I don’t remember my brothers or sisters having childhood ailments but as we came from the hand-me-down generation where everything was passed from eldest to youngest – clothes, toys, books, and shoes, particularly Wellington boots – then we must have had the same philosophy when it came to diseases.
I got my Covid jag in the newly built Armadale Village Hall. It’s only the third or fourth time I have been to the village hall and the only time it hasn’t been packed to the rafters.
The first time was to “Big Neil’s” 80th birthday and again the hall was heaving. It was a good night and we were regaled with stories of how Neil used to frighten his friends with tales of all the ghosts and bogles living in the village.
The highlight for me was the dancing. Neil’s favourite was the Canadian Barn Dance and, although he himself wasn’t fit enough to take to the floor, we were encouraged to participate.
With the hall so full and space so limited it was a little bit like trying to dance in the central aisle of a tightly crowded bus – but still great fun.
My most recent visit was for a charity bingo night where players were squeezed into the hall like sardines. The hall was demolished just after that event and the rebuild started.
The new hall is a credit to the team involved in funding and building it and has ample space fur future barn dances.
The medical staff were fantastic and I’d like to thank them all for the work they have done throughout this crisis.

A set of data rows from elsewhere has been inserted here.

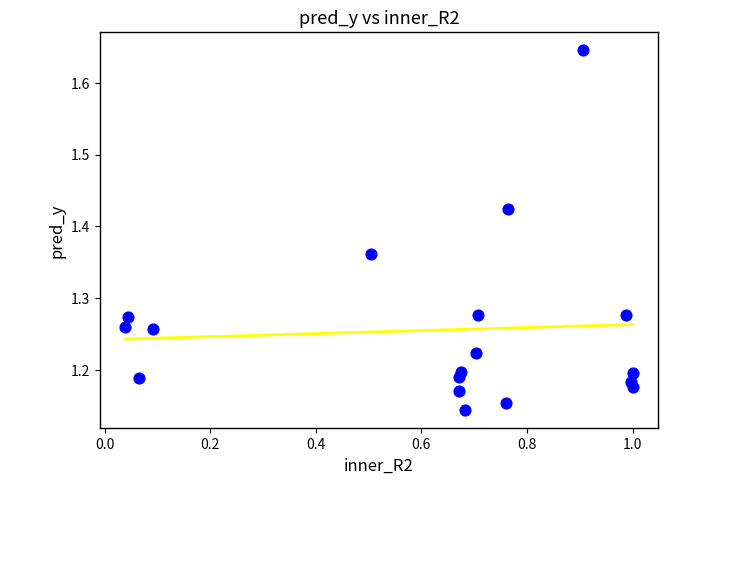

What is the range of X values (max minus min)?

1.0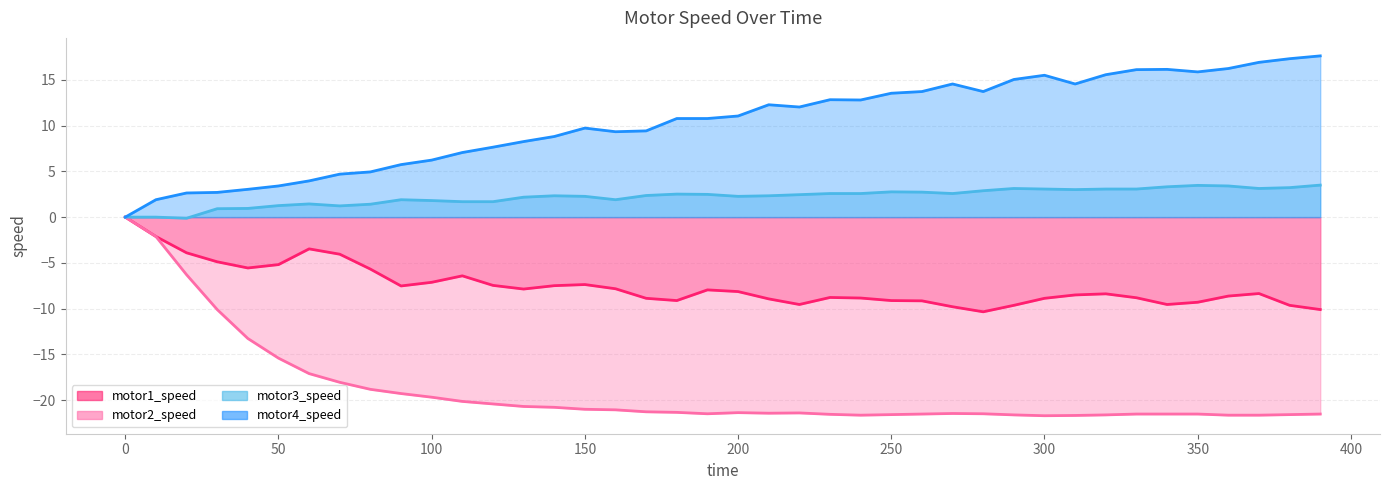

At which label is motor4_speed closest to 8?

130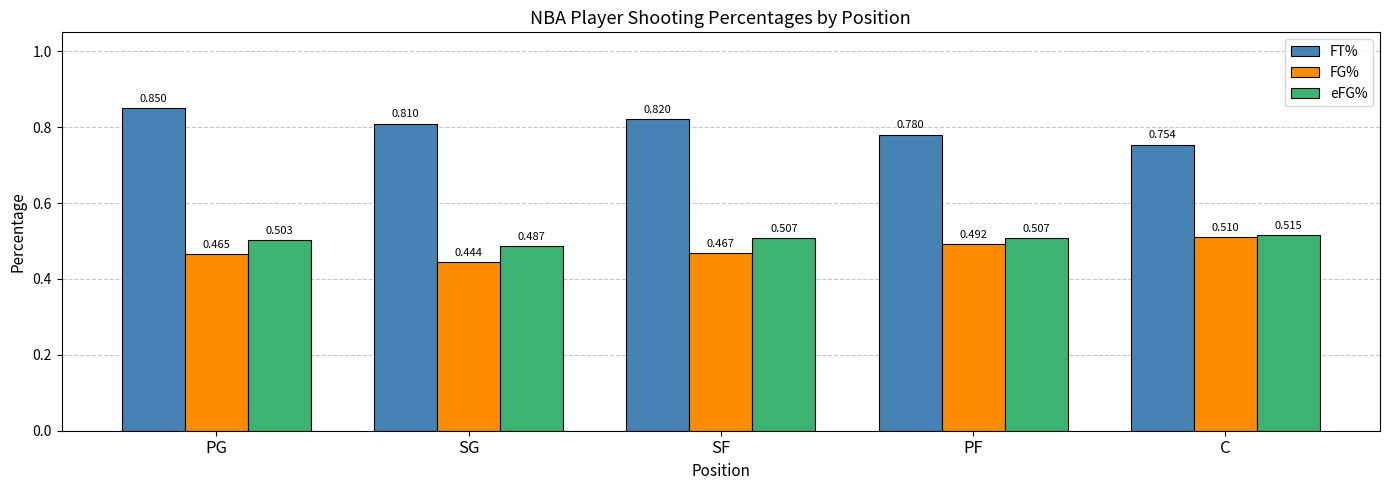

Count the FG% values in the range 0 to 1.

5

The vaccination itself was a pain free matter of moments. So far so good and in nine or 10 weeks I should get the second booster shot.
The vaccine is a light at the end of a very long and dark tunnel. We all want a return to a more normal life where we can meet friends and village hall dances to celebrate a birthday are commonplace again. If you get the chance get the jag and who knows – maybe we’ll dance a jig together in celebration.
Pete Malone is a postman working out of Bettyhill.